The entropy value obtained using ANN having good results were achieved. In order to provide anesthesiologists valuable reference and evaluation, N-A MEMD methods should be used after further validations. Although EMD, EEMD, or CEEMD [28] are used to decompose this single channel signal, these three methods have some problems such as mode mixing, being time consuming, or too much noise being added to the original signals. Nowadays, there are many types of EMD and each one has merits and demerits in processing the signal. For example, eXtended-EMD (X-EMD) [29] can produce better results than MEMD and Turning Tangent EMD (2T-EMD) [30] in dealing with multivariate signal denoising. However, in 2011 Rehman et al. also proposed N-A EMD. This shows that the original MEMD is worse than X-EMD, but N-A MEMD improves the original MEMD and also solves the mode mixing problem. Therefore, the N-A EMD method applied in this study has proven to be very successful to deal with EEG filtering during surgery. However, in the near future it is hoped that other methods, such as Independent Component Analysis (ICA) [31] and Canonical Correlation Analysis (CCA) [32], can be compared to investigate the improvement in interpreting depth of anesthesia.

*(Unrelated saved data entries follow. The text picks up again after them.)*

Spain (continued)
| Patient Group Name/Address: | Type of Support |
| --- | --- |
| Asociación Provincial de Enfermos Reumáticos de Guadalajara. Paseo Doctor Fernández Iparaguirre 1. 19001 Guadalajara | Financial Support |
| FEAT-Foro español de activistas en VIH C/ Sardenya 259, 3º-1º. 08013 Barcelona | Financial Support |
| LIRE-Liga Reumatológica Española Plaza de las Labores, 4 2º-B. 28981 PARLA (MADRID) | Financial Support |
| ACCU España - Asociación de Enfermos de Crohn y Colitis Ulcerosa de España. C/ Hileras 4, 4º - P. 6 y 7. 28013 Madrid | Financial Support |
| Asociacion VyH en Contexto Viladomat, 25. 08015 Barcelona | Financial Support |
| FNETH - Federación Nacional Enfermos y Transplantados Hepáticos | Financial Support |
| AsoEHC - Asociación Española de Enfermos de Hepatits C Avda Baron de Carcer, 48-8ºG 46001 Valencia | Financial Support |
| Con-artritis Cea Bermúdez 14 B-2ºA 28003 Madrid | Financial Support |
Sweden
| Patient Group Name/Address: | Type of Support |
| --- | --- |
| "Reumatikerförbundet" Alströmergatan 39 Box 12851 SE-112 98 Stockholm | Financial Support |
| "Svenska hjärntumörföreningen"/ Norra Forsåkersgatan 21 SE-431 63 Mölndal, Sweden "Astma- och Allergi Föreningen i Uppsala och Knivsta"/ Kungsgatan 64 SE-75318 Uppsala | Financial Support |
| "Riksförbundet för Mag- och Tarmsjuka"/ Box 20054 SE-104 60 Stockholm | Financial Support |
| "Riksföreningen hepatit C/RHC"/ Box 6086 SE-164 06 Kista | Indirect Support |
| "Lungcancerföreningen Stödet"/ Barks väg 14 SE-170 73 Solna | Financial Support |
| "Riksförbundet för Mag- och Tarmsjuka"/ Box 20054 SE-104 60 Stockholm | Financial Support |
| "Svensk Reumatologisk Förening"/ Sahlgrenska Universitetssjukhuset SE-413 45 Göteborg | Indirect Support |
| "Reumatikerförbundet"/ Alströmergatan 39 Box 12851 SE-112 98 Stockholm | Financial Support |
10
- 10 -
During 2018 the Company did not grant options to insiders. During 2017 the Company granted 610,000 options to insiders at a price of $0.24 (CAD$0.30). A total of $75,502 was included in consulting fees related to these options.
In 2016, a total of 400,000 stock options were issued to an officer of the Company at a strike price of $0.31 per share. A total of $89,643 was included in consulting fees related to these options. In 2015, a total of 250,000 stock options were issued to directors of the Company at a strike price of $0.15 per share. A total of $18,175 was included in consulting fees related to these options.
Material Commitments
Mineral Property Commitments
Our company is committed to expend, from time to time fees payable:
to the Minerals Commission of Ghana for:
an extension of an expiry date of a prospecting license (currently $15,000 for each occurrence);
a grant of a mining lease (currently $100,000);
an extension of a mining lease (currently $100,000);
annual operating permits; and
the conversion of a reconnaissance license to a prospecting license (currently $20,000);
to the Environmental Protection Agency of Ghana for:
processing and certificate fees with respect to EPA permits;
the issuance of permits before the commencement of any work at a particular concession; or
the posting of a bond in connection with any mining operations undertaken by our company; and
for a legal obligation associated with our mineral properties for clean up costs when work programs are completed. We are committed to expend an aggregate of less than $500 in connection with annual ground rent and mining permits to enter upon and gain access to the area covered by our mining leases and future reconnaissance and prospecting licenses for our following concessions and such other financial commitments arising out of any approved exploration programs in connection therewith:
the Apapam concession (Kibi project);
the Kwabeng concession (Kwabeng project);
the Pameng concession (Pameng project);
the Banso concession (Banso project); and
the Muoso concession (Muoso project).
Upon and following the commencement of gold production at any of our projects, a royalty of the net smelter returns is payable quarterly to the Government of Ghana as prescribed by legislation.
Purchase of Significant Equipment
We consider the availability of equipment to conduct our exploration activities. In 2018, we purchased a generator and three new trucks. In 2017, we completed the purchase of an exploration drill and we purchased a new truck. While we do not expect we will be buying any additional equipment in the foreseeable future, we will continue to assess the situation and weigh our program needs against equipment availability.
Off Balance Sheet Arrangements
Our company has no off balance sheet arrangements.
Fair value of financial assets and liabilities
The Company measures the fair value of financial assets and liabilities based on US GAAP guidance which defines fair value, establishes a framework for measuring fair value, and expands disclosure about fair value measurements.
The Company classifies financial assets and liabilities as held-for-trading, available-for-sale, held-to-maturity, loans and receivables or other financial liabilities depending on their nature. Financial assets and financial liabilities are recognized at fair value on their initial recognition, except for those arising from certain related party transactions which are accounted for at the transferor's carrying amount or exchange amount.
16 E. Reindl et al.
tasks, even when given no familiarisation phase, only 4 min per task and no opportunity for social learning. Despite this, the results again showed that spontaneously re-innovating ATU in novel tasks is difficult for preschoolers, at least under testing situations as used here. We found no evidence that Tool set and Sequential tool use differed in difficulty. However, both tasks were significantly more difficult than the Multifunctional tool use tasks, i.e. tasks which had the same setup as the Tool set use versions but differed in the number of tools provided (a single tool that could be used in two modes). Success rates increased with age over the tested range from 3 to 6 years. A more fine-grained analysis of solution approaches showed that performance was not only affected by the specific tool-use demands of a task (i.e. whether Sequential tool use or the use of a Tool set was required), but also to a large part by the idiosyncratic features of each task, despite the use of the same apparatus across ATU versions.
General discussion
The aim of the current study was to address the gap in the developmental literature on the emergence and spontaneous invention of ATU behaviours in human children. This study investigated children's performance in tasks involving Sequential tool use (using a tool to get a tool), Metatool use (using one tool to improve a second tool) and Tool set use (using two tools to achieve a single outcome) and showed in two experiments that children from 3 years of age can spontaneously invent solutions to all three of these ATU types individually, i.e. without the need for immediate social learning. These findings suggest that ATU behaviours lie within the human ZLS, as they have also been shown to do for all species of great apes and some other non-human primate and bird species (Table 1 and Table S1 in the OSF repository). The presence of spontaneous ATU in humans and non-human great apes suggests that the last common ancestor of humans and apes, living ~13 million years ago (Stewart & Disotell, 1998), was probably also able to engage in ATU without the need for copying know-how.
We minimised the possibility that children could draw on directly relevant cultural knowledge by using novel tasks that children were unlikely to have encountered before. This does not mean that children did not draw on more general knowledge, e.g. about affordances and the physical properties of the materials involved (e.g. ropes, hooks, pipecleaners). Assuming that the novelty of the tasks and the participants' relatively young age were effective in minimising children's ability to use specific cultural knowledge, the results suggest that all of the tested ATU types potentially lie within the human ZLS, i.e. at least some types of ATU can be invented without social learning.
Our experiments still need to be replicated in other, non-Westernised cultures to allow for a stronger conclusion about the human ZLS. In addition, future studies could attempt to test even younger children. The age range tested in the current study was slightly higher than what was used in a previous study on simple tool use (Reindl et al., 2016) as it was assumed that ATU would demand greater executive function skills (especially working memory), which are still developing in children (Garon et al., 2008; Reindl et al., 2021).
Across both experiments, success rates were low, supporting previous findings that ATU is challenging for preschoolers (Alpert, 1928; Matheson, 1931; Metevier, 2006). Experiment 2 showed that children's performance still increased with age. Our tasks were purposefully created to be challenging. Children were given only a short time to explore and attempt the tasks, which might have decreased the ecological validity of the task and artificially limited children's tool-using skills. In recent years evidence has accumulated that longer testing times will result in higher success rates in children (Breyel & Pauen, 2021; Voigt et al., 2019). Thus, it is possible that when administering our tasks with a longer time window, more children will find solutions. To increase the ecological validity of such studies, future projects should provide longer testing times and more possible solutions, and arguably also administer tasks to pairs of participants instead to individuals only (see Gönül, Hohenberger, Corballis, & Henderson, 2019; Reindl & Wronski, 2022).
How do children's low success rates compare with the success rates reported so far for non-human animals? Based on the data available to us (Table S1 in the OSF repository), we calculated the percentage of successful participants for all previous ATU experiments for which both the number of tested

In Figure 5, it is different with BIS and entropy during 70 to 100 min. Because the BIS-index is poor in distinguishing the awake from unconscious patients [33], there is a need to cooperate with doctors in order to verify the method of this study. The collected signals are not only EEG and BIS, but also ECG, SPO2, BP, drug dosage, and operation of events and related information. According to the data and clinical experience, physicians can determine consciousness degree indexes more accurately than BIS. Then, the consciousness degree index can be used as the gold standard. Therefore, the aim of this paper is to establish the feasibility of this method at this stage, and the physician’s judgment will be merged in near future.